Broken. She broke it after all
. Shann was filled with despair and disgust. She fired a look at Keris, but the older woman was looking intensely at the scene in the middle of the room and did not notice, or pretended not to.
Alondo had moved to Boxx’s side and was on his haunches, inspecting the device. His hand touched a part of the inner apparatus, then went to his chin.
“Well?” Lyall finally broke the silence.
Alondo was continuing to stare into the unfathomable mix of brightly coloured parts. “All I can say for sure is that there is still no power getting to the unit. Whether that is due to the earlier damage, or the fact that no power is being transferred to it, I just don’t know. I’m sorry.”
A pall had settled over the gathering. Finally Lyall drew himself erect and spoke to no-one in particular. “Well, it seems we have some thinking to do–and I for one don’t think well on an empty stomach. I am going to order up breakfast. I want everyone downstairs as soon as it’s ready.” His tone brooked no argument.
The group slowly dispersed, each one to their own private room of dejection.
~
The table at the back of the Inn was laden with a sumptuous repast of flatbreads, sweetmeats and an amazing variety of fruits, both dried and fresh. At any other time, Shann would have happily piled her platter high and ate her fill. Yet now she was doing little more than picking at the seeds on a pastry or rolling a janaberry around on her plate. The others were showing scarcely more of an appetite than her. Only Boxx seemed unaffected as it munched a yellow fruit contentedly with its eyes closed. She envied the little creature. The little girl in her resented the thought of all that food going to waste.
Maybe later
.
Lyall was seated at the head of the table; his eyes rested on each of them in turn. When he reached Shann, she met his look and smiled encouragingly. She did not want to let him down, although she was not sure what any of them was supposed to do now.

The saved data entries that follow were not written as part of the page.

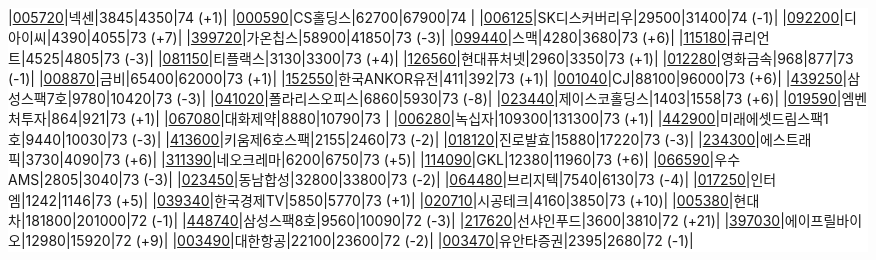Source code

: |[005720](https://finance.daum.net/quotes/A005720)|넥센|3845|4350|74 (+1)|
|[000590](https://finance.daum.net/quotes/A000590)|CS홀딩스|62700|67900|74 |
|[006125](https://finance.daum.net/quotes/A006125)|SK디스커버리우|29500|31400|74 (-1)|
|[092200](https://finance.daum.net/quotes/A092200)|디아이씨|4390|4055|73 (+7)|
|[399720](https://finance.daum.net/quotes/A399720)|가온칩스|58900|41850|73 (-3)|
|[099440](https://finance.daum.net/quotes/A099440)|스맥|4280|3680|73 (+6)|
|[115180](https://finance.daum.net/quotes/A115180)|큐리언트|4525|4805|73 (-3)|
|[081150](https://finance.daum.net/quotes/A081150)|티플랙스|3130|3300|73 (+4)|
|[126560](https://finance.daum.net/quotes/A126560)|현대퓨처넷|2960|3350|73 (+1)|
|[012280](https://finance.daum.net/quotes/A012280)|영화금속|968|877|73 (-1)|
|[008870](https://finance.daum.net/quotes/A008870)|금비|65400|62000|73 (+1)|
|[152550](https://finance.daum.net/quotes/A152550)|한국ANKOR유전|411|392|73 (+1)|
|[001040](https://finance.daum.net/quotes/A001040)|CJ|88100|96000|73 (+6)|
|[439250](https://finance.daum.net/quotes/A439250)|삼성스팩7호|9780|10420|73 (-3)|
|[041020](https://finance.daum.net/quotes/A041020)|폴라리스오피스|6860|5930|73 (-8)|
|[023440](https://finance.daum.net/quotes/A023440)|제이스코홀딩스|1403|1558|73 (+6)|
|[019590](https://finance.daum.net/quotes/A019590)|엠벤처투자|864|921|73 (+1)|
|[067080](https://finance.daum.net/quotes/A067080)|대화제약|8880|10790|73 |
|[006280](https://finance.daum.net/quotes/A006280)|녹십자|109300|131300|73 (+1)|
|[442900](https://finance.daum.net/quotes/A442900)|미래에셋드림스팩1호|9440|10030|73 (-3)|
|[413600](https://finance.daum.net/quotes/A413600)|키움제6호스팩|2155|2460|73 (-2)|
|[018120](https://finance.daum.net/quotes/A018120)|진로발효|15880|17220|73 (-3)|
|[234300](https://finance.daum.net/quotes/A234300)|에스트래픽|3730|4090|73 (+6)|
|[311390](https://finance.daum.net/quotes/A311390)|네오크레마|6200|6750|73 (+5)|
|[114090](https://finance.daum.net/quotes/A114090)|GKL|12380|11960|73 (+6)|
|[066590](https://finance.daum.net/quotes/A066590)|우수AMS|2805|3040|73 (-3)|
|[023450](https://finance.daum.net/quotes/A023450)|동남합성|32800|33800|73 (-2)|
|[064480](https://finance.daum.net/quotes/A064480)|브리지텍|7540|6130|73 (-4)|
|[017250](https://finance.daum.net/quotes/A017250)|인터엠|1242|1146|73 (+5)|
|[039340](https://finance.daum.net/quotes/A039340)|한국경제TV|5850|5770|73 (+1)|
|[020710](https://finance.daum.net/quotes/A020710)|시공테크|4160|3850|73 (+10)|
|[005380](https://finance.daum.net/quotes/A005380)|현대차|181800|201000|72 (-1)|
|[448740](https://finance.daum.net/quotes/A448740)|삼성스팩8호|9560|10090|72 (-3)|
|[217620](https://finance.daum.net/quotes/A217620)|선샤인푸드|3600|3810|72 (+21)|
|[397030](https://finance.daum.net/quotes/A397030)|에이프릴바이오|12980|15920|72 (+9)|
|[003490](https://finance.daum.net/quotes/A003490)|대한항공|22100|23600|72 (-2)|
|[003470](https://finance.daum.net/quotes/A003470)|유안타증권|2395|2680|72 (-1)|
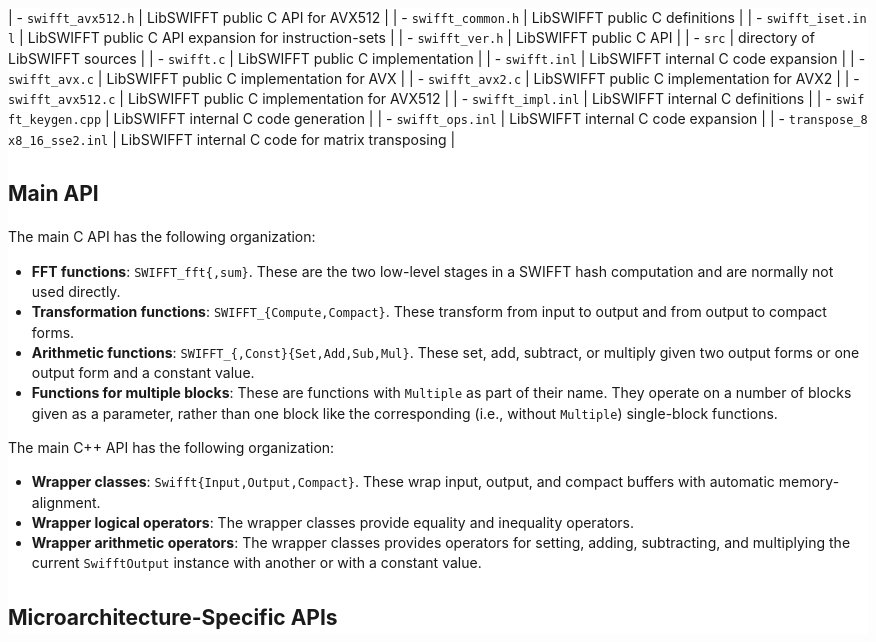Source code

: |   - `swifft_avx512.h`          | LibSWIFFT public C API for AVX512                     |
|   - `swifft_common.h`          | LibSWIFFT public C definitions                        |
|   - `swifft_iset.inl`          | LibSWIFFT public C API expansion for instruction-sets |
|   - `swifft_ver.h`             | LibSWIFFT public C API                                |
| - `src`                        | directory of LibSWIFFT sources                        |
|  - `swifft.c`                  | LibSWIFFT public C implementation                     |
|  - `swifft.inl`                | LibSWIFFT internal C code expansion                   |
|  - `swifft_avx.c`              | LibSWIFFT public C implementation for AVX             |
|  - `swifft_avx2.c`             | LibSWIFFT public C implementation for AVX2            |
|  - `swifft_avx512.c`           | LibSWIFFT public C implementation for AVX512          |
|  - `swifft_impl.inl`           | LibSWIFFT internal C definitions                      |
|  - `swifft_keygen.cpp`         | LibSWIFFT internal C code generation                  |
|  - `swifft_ops.inl`            | LibSWIFFT internal C code expansion                   |
|  - `transpose_8x8_16_sse2.inl` | LibSWIFFT internal C code for matrix transposing      |

## Main API

The main C API has the following organization:

- **FFT functions**: `SWIFFT_fft{,sum}`. These are the two low-level stages in a
  SWIFFT hash computation and are normally not used directly.
- **Transformation functions**: `SWIFFT_{Compute,Compact}`. These transform from
  input to output and from output to compact forms.
- **Arithmetic functions**: `SWIFFT_{,Const}{Set,Add,Sub,Mul}`. These set, add,
  subtract, or multiply given two output forms or one output form and a constant
  value.
- **Functions for multiple blocks**: These are functions with `Multiple` as part
  of their name. They operate on a number of blocks given as a parameter, rather 
  than one block like the corresponding (i.e., without `Multiple`) single-block
  functions.

The main C++ API has the following organization:

- **Wrapper classes**: `Swifft{Input,Output,Compact}`. These wrap input, output,
  and compact buffers with automatic memory-alignment.
- **Wrapper logical operators**: The wrapper classes provide equality and
  inequality operators.
- **Wrapper arithmetic operators**: The wrapper classes provides operators for
  setting, adding, subtracting, and multiplying the current `SwifftOutput`
  instance with another or with a constant value.

## Microarchitecture-Specific APIs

Finally he began, “I can appreciate that you are all disappointed. We made the journey here in the hope that Annata would contact us and tell us how we might cross the Great Barrier. However, for whatever reason, it seems she has been unable to do so. She told us before that she had devoted her life to the salvation of the Kelanni of our time. I believe that she is even now doing everything she can to get through to us. In the meantime, we must continue to do our part.” He paused as if waiting for a response, but no-one spoke. He tied the threads of his purpose into a single knot. “We must cross the Great Barrier ourselves.”
Keris who was seated to his left, lifted her head from her empty plate. “And how do you propose that we do that?”
Lyall smiled enigmatically. “I was hoping that you were going to tell me.”
Alondo smiled back from the seat on his right. “I thought jokes were my speciality.”
“I mean it.” Lyall leaned back on his stool and spread both hands wide. “Look, The Great Barrier of Storms lies over there,” he pointed vaguely towards the front of the inn, “just across the Aronak Sea. All we need to do is cross it.”